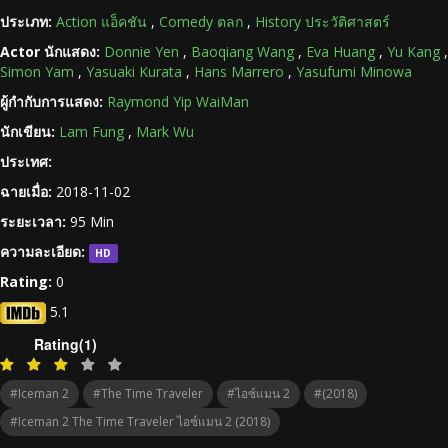
ประเภท:
Action แอ็คชัน
,
Comedy ตลก
,
History ประวัติศาสตร์
Actor นักแสดง:
Donnie Yen
,
Baoqiang Wang
,
Eva Huang
,
Yu Kang
,
Simon Yam
,
Yasuaki Kurata
,
Hans Marrero
,
Yasufumi Minowa
ผู้กำกับการแสดง:
Raymond Yip WaiMan
นักเขียน:
Lam Fung
,
Mark Wu
ประเทศ:
ฉายเมื่อ:
2018-11-02
ระยะเวลา:
95 Min
ความละเอียด:
HD
Rating:
0
5.1
Rating(1)
#Iceman 2
#The Time Traveler
#ไอซ์แมน 2
#(2018)
#Iceman 2 The Time Traveler ไอซ์แมน 2 (2018)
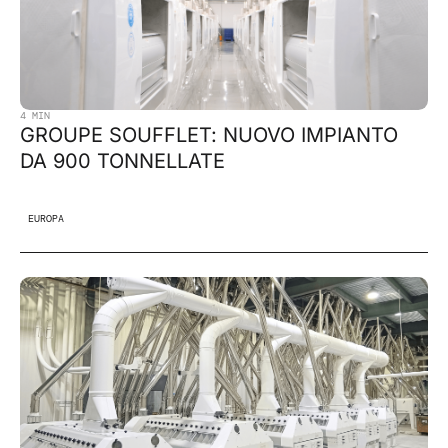
4 MIN
GROUPE SOUFFLET: NUOVO IMPIANTO
DA 900 TONNELLATE
EUROPA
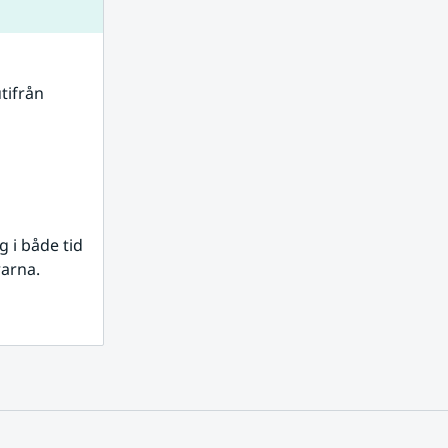
tifrån 
i både tid 
rarna.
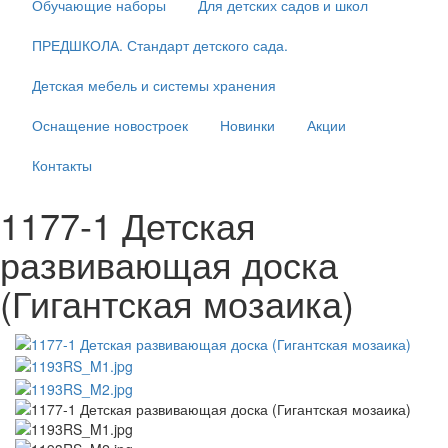
Обучающие наборы
Для детских садов и школ
ПРЕДШКОЛА. Стандарт детского сада.
Детская мебель и системы хранения
Оснащение новостроек
Новинки
Акции
Контакты
1177-1 Детская
развивающая доска
(Гигантская мозаика)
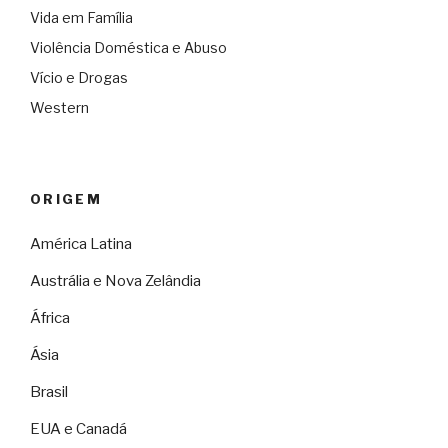
Vida em Família
Violência Doméstica e Abuso
Vício e Drogas
Western
ORIGEM
América Latina
Austrália e Nova Zelândia
África
Ásia
Brasil
EUA e Canadá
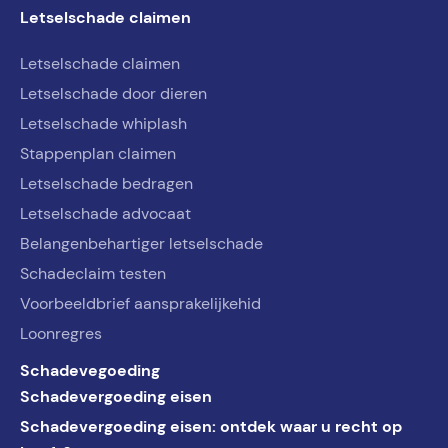
Letselschade claimen
Letselschade claimen
Letselschade door dieren
Letselschade whiplash
Stappenplan claimen
Letselschade bedragen
Letselschade advocaat
Belangenbehartiger letselschade
Schadeclaim testen
Voorbeeldbrief aansprakelijkehid
Loonregres
Schadevegoeding
Schadevergoeding eisen
Schadevergoeding eisen: ontdek waar u recht op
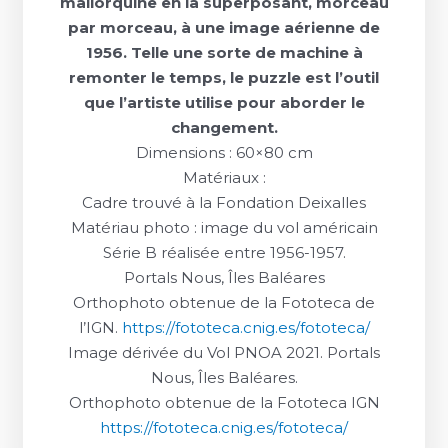
mallorquine en la superposant, morceau
par morceau, à une image aérienne de
1956. Telle une sorte de machine à
remonter le temps, le puzzle est l’outil
que l’artiste utilise pour aborder le
changement.
Dimensions : 60×80 cm
Matériaux :
Cadre trouvé à la Fondation Deixalles
Matériau photo : image du vol américain
Série B réalisée entre 1956-1957.
Portals Nous, Îles Baléares
Orthophoto obtenue de la Fototeca de
l’IGN.
https://fototeca.cnig.es/fototeca/
Image dérivée du Vol PNOA 2021. Portals
Nous, Îles Baléares.
Orthophoto obtenue de la Fototeca IGN
https://fototeca.cnig.es/fototeca/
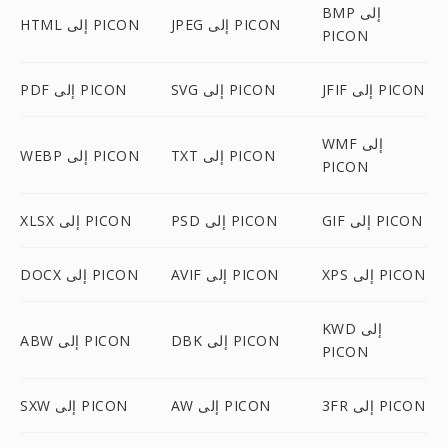
BMP إلى
JPEG إلى PICON
HTML إلى PICON
PICON
JFIF إلى PICON
SVG إلى PICON
PDF إلى PICON
WMF إلى
TXT إلى PICON
WEBP إلى PICON
PICON
GIF إلى PICON
PSD إلى PICON
XLSX إلى PICON
XPS إلى PICON
AVIF إلى PICON
DOCX إلى PICON
KWD إلى
DBK إلى PICON
ABW إلى PICON
PICON
3FR إلى PICON
AW إلى PICON
SXW إلى PICON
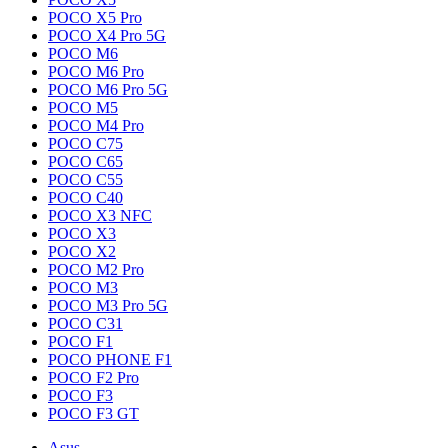
POCO X5 Pro
POCO X4 Pro 5G
POCO M6
POCO M6 Pro
POCO M6 Pro 5G
POCO M5
POCO M4 Pro
POCO C75
POCO C65
POCO C55
POCO C40
POCO X3 NFC
POCO X3
POCO X2
POCO M2 Pro
POCO M3
POCO M3 Pro 5G
POCO C31
POCO F1
POCO PHONE F1
POCO F2 Pro
POCO F3
POCO F3 GT
Asus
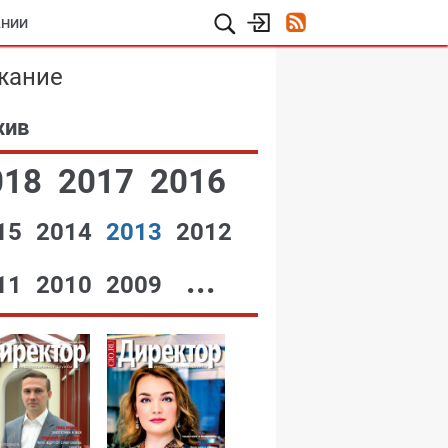
АНИИ
жание
хив
018
2017
2016
15
2014
2013
2012
...
11
2010
2009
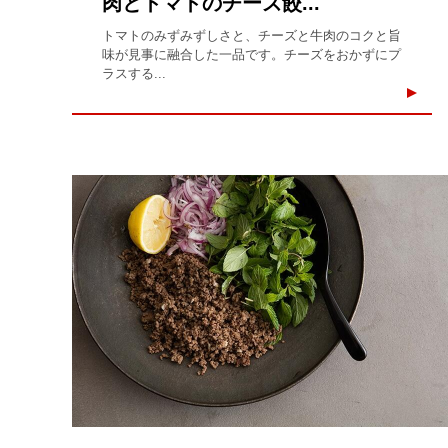
肉とトマトのチーズ餃...
トマトのみずみずしさと、チーズと牛肉のコクと旨
味が見事に融合した一品です。チーズをおかずにプ
ラスする...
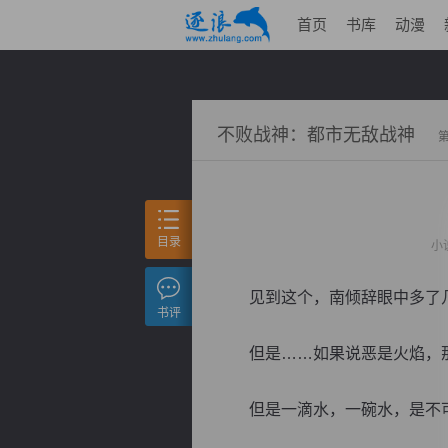
首页
书库
动漫
不败战神：都市无敌战神
目录
小
见到这个，南倾辞眼中多了几
书评
但是……如果说恶是火焰，那
但是一滴水，一碗水，是不可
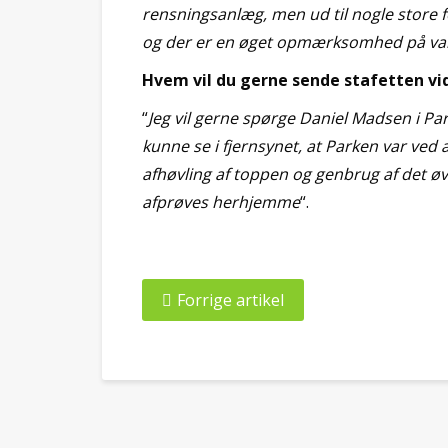
rensningsanlæg, men ud til nogle store 
og der er en øget opmærksomhed på van
Hvem vil du gerne sende stafetten vide
“
Jeg vil gerne spørge Daniel Madsen i P
kunne se i fjernsynet, at Parken var ved 
afhøvling af toppen og genbrug af det øv
afprøves herhjemme
“.
Forrige artikel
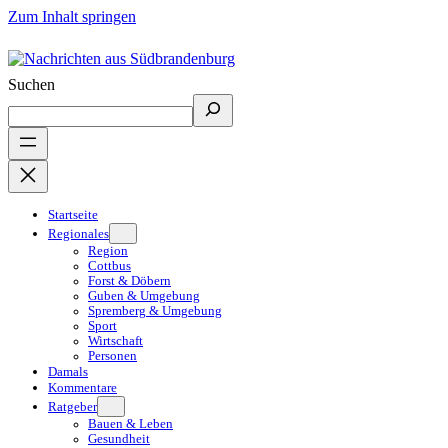
Zum Inhalt springen
Suchen
Startseite
Regionales
Region
Cottbus
Forst & Döbern
Guben & Umgebung
Spremberg & Umgebung
Sport
Wirtschaft
Personen
Damals
Kommentare
Ratgeber
Bauen & Leben
Gesundheit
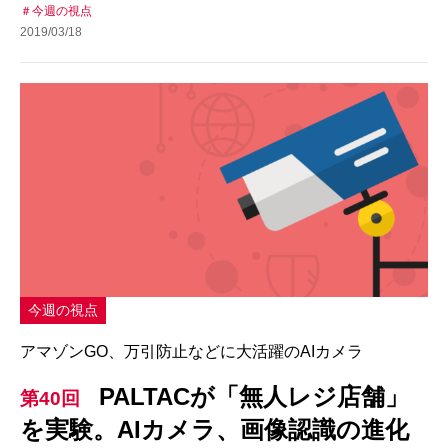
今週の視点
2019/03/18
今週の視点
アマゾンGO、万引防止などに大活躍のAIカメラ
PALTACが「無人レジ店舗」
第40回
を実験。AIカメラ、画像認識の進化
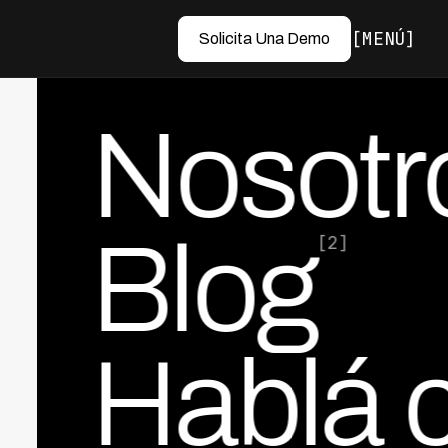
MENÚ
Solicita Una Demo
Nosotr
Blog
[2]
Hablá 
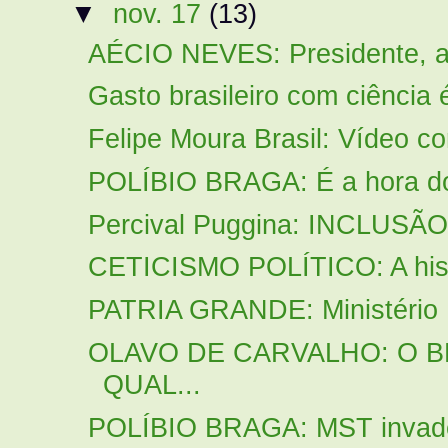
▼
nov. 17
(13)
AÉCIO NEVES: Presidente, a 
Gasto brasileiro com ciência é
Felipe Moura Brasil: Vídeo c
POLÍBIO BRAGA: É a hora do 
Percival Puggina: INCLUSÃ
CETICISMO POLÍTICO: A histó
PATRIA GRANDE: Ministério P
OLAVO DE CARVALHO: O BR
QUAL...
POLÍBIO BRAGA: MST invade, 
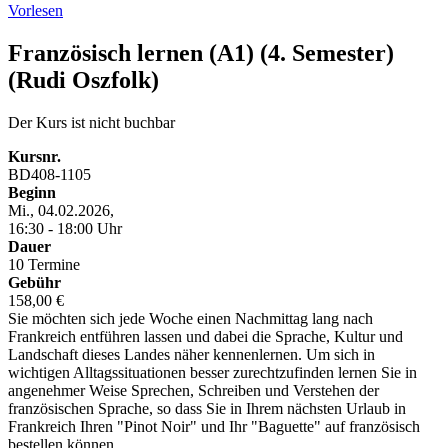
Vorlesen
Französisch lernen (A1) (4. Semester)
(Rudi Oszfolk)
Der Kurs ist nicht buchbar
Kursnr.
BD408-1105
Beginn
Mi., 04.02.2026,
16:30 - 18:00 Uhr
Dauer
10 Termine
Gebühr
158,00 €
Sie möchten sich jede Woche einen Nachmittag lang nach
Frankreich entführen lassen und dabei die Sprache, Kultur und
Landschaft dieses Landes näher kennenlernen. Um sich in
wichtigen Alltagssituationen besser zurechtzufinden lernen Sie in
angenehmer Weise Sprechen, Schreiben und Verstehen der
französischen Sprache, so dass Sie in Ihrem nächsten Urlaub in
Frankreich Ihren "Pinot Noir" und Ihr "Baguette" auf französisch
bestellen können.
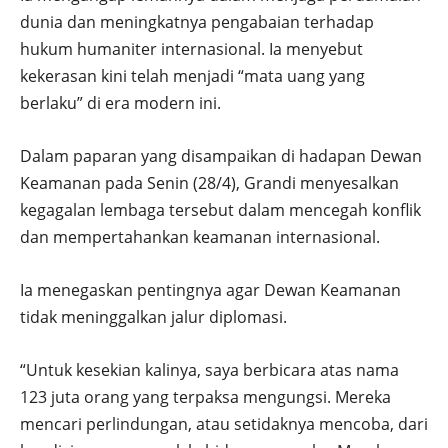
dunia dan meningkatnya pengabaian terhadap
hukum humaniter internasional. Ia menyebut
kekerasan kini telah menjadi “mata uang yang
berlaku” di era modern ini.
Dalam paparan yang disampaikan di hadapan Dewan
Keamanan pada Senin (28/4), Grandi menyesalkan
kegagalan lembaga tersebut dalam mencegah konflik
dan mempertahankan keamanan internasional.
Ia menegaskan pentingnya agar Dewan Keamanan
tidak meninggalkan jalur diplomasi.
“Untuk kesekian kalinya, saya berbicara atas nama
123 juta orang yang terpaksa mengungsi. Mereka
mencari perlindungan, atau setidaknya mencoba, dari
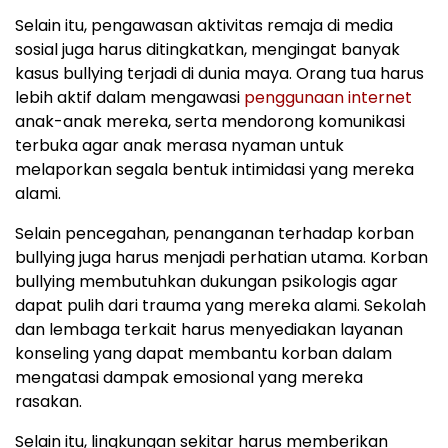
Selain itu, pengawasan aktivitas remaja di media
sosial juga harus ditingkatkan, mengingat banyak
kasus bullying terjadi di dunia maya. Orang tua harus
lebih aktif dalam mengawasi
penggunaan internet
anak-anak mereka, serta mendorong komunikasi
terbuka agar anak merasa nyaman untuk
melaporkan segala bentuk intimidasi yang mereka
alami.
Selain pencegahan, penanganan terhadap korban
bullying juga harus menjadi perhatian utama. Korban
bullying membutuhkan dukungan psikologis agar
dapat pulih dari trauma yang mereka alami. Sekolah
dan lembaga terkait harus menyediakan layanan
konseling yang dapat membantu korban dalam
mengatasi dampak emosional yang mereka
rasakan.
Selain itu, lingkungan sekitar harus memberikan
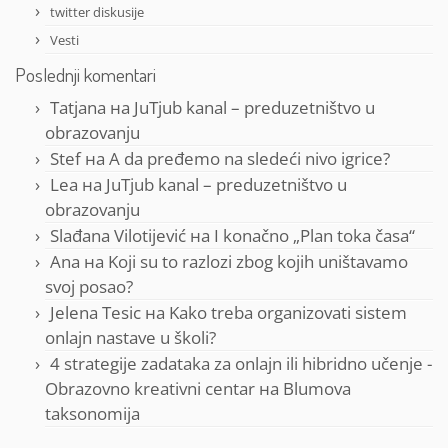
twitter diskusije
Vesti
Poslednji komentari
Tatjana
на
JuTjub kanal – preduzetništvo u
obrazovanju
Stef
на
A da pređemo na sledeći nivo igrice?
Lea
на
JuTjub kanal – preduzetništvo u
obrazovanju
Slađana Vilotijević
на
I konačno „Plan toka časa“
Ana
на
Koji su to razlozi zbog kojih uništavamo
svoj posao?
Jelena Tesic
на
Kako treba organizovati sistem
onlajn nastave u školi?
4 strategije zadataka za onlajn ili hibridno učenje -
Obrazovno kreativni centar
на
Blumova
taksonomija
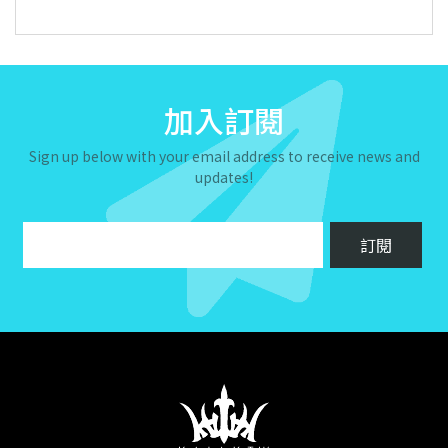
加入訂閱
Sign up below with your email address to receive news and
updates!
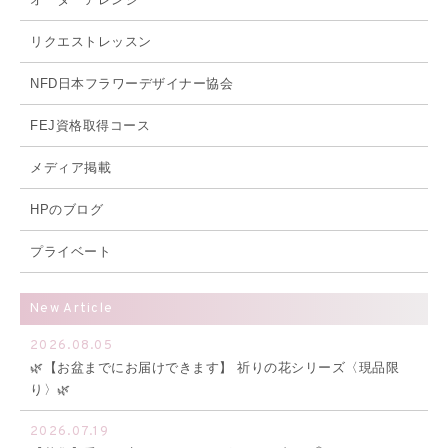
リクエストレッスン
NFD日本フラワーデザイナー協会
FEJ資格取得コース
メディア掲載
HPのブログ
プライベート
New Article
2026.08.05
🌿【お盆までにお届けできます】 祈りの花シリーズ〈現品限
り〉🌿
2026.07.19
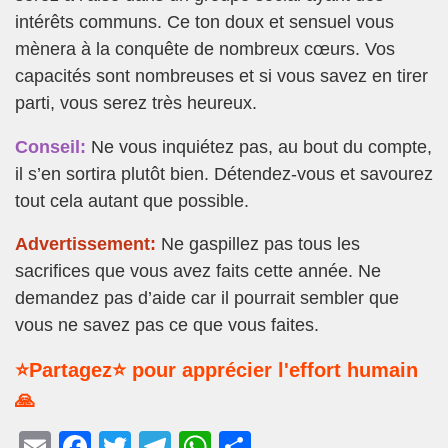
intérêts communs. Ce ton doux et sensuel vous
mènera à la conquête de nombreux cœurs. Vos
capacités sont nombreuses et si vous savez en tirer
parti, vous serez très heureux.
Conseil:
Ne vous inquiétez pas, au bout du compte,
il s’en sortira plutôt bien. Détendez-vous et savourez
tout cela autant que possible.
Advertissement:
Ne gaspillez pas tous les
sacrifices que vous avez faits cette année. Ne
demandez pas d’aide car il pourrait sembler que
vous ne savez pas ce que vous faites.
⭐Partagez⭐ pour apprécier l'effort humain
🙏
E
F
T
T
W
P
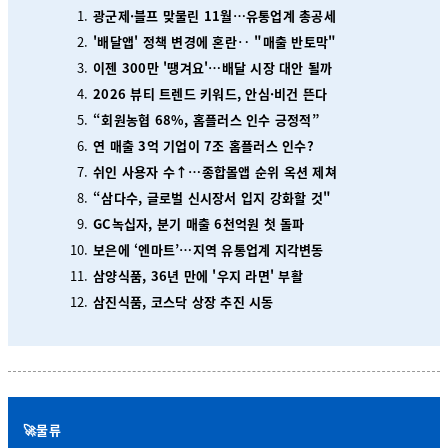
광군제·블프 맞물린 11월…유통업계 총공세
'배달앱' 정책 변경에 혼란‥ "매출 반토막"
이젠 300만 '땡겨요'…배달 시장 대안 될까
2026 뷰티 트렌드 키워드, 안심·비건 뜬다
“회원농협 68%, 홈플러스 인수 긍정적”
연 매출 3억 기업이 7조 홈플러스 인수?
쉬인 사용자 수↑…종합몰앱 순위 옥션 제쳐
“삼다수, 글로벌 신시장서 입지 강화할 것"
GC녹십자, 분기 매출 6천억원 첫 돌파
보은에 ‘엔마트’…지역 유통업계 지각변동
삼양식품, 36년 만에 '우지 라면' 부활
삼진식품, 코스닥 상장 추진 시동
🚀물류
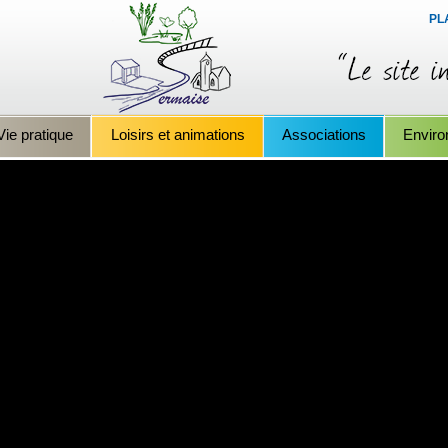
PL
Vie pratique
Loisirs et animations
Associations
Envir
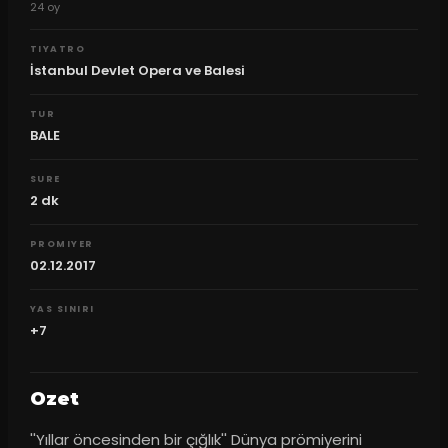
24
oy
TIYATRO
İstanbul Devlet Opera ve Balesi
TUR
BALE
SURE
2
dk
PROMIYER
02.12.2017
YAS SINIRI
+7
Ozet
''Yıllar öncesinden bir çığlık'' Dünya prömiyerini 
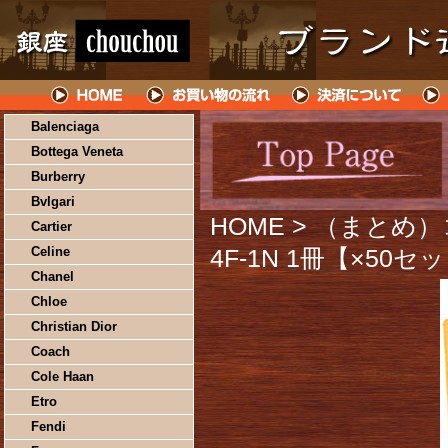
Balenciaga
Bottega Veneta
Burberry
Bvlgari
HOME
> （まとめ）
Cartier
Celine
4F-1N 1冊【×50セ
Chanel
Chloe
Christian Dior
Coach
Cole Haan
Etro
Fendi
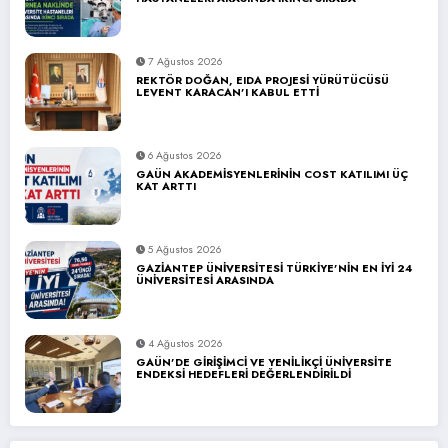
7 Ağustos 2026
REKTÖR DOĞAN, EIDA PROJESİ YÜRÜTÜCÜSÜ
LEVENT KARACAN’I KABUL ETTİ
6 Ağustos 2026
GAÜN AKADEMİSYENLERİNİN COST KATILIMI ÜÇ
KAT ARTTI
5 Ağustos 2026
GAZİANTEP ÜNİVERSİTESİ TÜRKİYE’NİN EN İYİ 24
ÜNİVERSİTESİ ARASINDA
4 Ağustos 2026
GAÜN’DE GİRİŞİMCİ VE YENİLİKÇİ ÜNİVERSİTE
ENDEKSİ HEDEFLERİ DEĞERLENDİRİLDİ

════════════════

-- EXERCISE AIM --
Show each line of the records that contains the string "유통업계".

-- THE COMPLETED TASK --
광군제·블프 맞물린 11월…유통업계 총공세
보은에 ‘엔마트’…지역 유통업계 지각변동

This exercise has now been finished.